6 – Data can’t easily help you identify players that fit a certain style or system
I agree with this too actually. The data that might help with this is either expensive to acquire or it just doesn’t exist (or can’t be made available in a timely fashion to support recruitment decisions). Again, this is where human judgement based on thousands of hours spent watching football can really make the difference between an ‘acceptable’ impact and a ‘historic’ impact. I love the examples of Jamie Carragher being ‘converted’ by Ronnie Moran and then later by Rafael Benitez. Similarly, the switching of Ray Kennedy by Bob Paisley from a central striker to a ‘wide-forward‘ was inspired. Arsene Wenger converting Thierry Henry to a central striker form a wide midfield player took a talent and made him something else entirely. Football ‘geniuses’ can do, and have done, these things – but examples are quite rare in-relation to the thousands of transfer transactions that take place all over the world every season.

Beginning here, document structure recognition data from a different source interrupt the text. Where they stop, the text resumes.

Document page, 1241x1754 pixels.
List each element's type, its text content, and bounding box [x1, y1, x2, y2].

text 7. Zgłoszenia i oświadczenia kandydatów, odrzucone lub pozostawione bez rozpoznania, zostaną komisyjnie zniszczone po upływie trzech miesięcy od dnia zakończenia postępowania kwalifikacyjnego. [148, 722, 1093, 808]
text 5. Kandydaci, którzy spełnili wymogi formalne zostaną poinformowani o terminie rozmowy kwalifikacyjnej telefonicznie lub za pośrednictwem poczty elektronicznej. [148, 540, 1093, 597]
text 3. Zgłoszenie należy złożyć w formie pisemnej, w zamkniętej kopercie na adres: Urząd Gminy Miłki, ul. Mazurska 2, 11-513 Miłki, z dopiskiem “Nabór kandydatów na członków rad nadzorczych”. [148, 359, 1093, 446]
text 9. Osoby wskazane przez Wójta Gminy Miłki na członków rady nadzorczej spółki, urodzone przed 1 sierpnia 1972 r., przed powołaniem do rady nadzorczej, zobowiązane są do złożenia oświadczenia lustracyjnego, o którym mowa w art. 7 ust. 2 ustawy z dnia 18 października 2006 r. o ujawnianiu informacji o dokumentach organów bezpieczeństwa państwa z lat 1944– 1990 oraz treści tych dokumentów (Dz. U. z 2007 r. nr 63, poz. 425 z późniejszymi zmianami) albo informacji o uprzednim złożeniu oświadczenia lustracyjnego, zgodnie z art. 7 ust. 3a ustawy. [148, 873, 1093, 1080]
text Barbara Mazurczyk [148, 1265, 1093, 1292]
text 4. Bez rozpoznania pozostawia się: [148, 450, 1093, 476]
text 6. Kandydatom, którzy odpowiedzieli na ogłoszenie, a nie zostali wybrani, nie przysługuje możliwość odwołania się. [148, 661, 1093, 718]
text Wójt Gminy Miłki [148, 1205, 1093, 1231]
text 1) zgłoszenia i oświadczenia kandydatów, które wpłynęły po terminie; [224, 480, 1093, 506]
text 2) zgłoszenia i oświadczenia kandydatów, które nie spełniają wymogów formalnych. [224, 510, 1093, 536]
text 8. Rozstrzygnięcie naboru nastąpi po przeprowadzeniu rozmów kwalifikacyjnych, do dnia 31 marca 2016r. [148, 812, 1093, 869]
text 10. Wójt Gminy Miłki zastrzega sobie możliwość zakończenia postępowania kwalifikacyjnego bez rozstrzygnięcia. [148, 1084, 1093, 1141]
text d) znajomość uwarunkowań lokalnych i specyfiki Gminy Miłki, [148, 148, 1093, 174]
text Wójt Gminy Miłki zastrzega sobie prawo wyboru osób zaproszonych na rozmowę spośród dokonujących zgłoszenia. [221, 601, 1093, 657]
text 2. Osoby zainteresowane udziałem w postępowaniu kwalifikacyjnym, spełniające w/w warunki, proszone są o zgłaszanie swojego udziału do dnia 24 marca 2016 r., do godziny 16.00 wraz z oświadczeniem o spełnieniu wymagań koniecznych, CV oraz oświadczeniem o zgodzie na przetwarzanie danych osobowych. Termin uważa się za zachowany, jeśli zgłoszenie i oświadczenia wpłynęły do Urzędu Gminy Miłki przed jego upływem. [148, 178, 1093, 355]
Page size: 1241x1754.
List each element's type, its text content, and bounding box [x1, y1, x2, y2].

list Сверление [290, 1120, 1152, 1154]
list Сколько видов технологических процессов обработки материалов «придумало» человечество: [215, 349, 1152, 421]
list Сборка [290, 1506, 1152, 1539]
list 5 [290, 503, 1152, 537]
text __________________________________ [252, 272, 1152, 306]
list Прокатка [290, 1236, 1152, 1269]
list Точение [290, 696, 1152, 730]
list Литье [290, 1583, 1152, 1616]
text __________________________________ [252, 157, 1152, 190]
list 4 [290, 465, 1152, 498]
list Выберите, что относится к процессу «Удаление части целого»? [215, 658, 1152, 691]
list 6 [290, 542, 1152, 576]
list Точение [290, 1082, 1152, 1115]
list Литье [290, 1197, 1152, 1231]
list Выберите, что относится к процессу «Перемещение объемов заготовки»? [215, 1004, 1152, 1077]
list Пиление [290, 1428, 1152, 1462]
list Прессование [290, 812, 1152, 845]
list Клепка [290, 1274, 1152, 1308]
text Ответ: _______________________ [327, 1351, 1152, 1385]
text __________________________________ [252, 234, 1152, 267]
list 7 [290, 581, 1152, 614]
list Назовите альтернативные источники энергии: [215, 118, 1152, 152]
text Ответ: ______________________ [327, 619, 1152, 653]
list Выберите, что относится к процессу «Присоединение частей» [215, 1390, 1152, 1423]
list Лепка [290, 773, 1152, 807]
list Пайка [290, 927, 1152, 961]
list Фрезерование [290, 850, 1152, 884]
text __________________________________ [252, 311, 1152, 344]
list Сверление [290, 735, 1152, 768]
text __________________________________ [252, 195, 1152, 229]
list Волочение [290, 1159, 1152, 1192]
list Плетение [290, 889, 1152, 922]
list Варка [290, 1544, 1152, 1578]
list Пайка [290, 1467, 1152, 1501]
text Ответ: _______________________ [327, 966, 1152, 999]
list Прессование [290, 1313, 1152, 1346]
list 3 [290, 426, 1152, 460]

7 – Much of what counts in football is difficult to count effectively in practice
I couldn’t agree more on this. I’m not sure what should be counted to be honest. I have some ideas but again, that’s probably for another time.
In truth, I’m not really in the business of trying to re-define what the established data providers are doing. These organisations have invested heavily in a range of technologies and processes and need to realise profitability from those investments – even if they were the wrong investments. It’s the responsibility of those buying this content – clubs and the like – to make sure they’re getting value for money and, if they’re not, to drive the evolution of this data towards ever-increasing value by voting with their feet.
As bloggers and ‘fanalysts’ we basically ‘get what we’re given’ so we’re not really in a position to influence things, certainly not at any great speed. We can talk and comment and hypothesise. But, like so many things in life, those with the money have the power.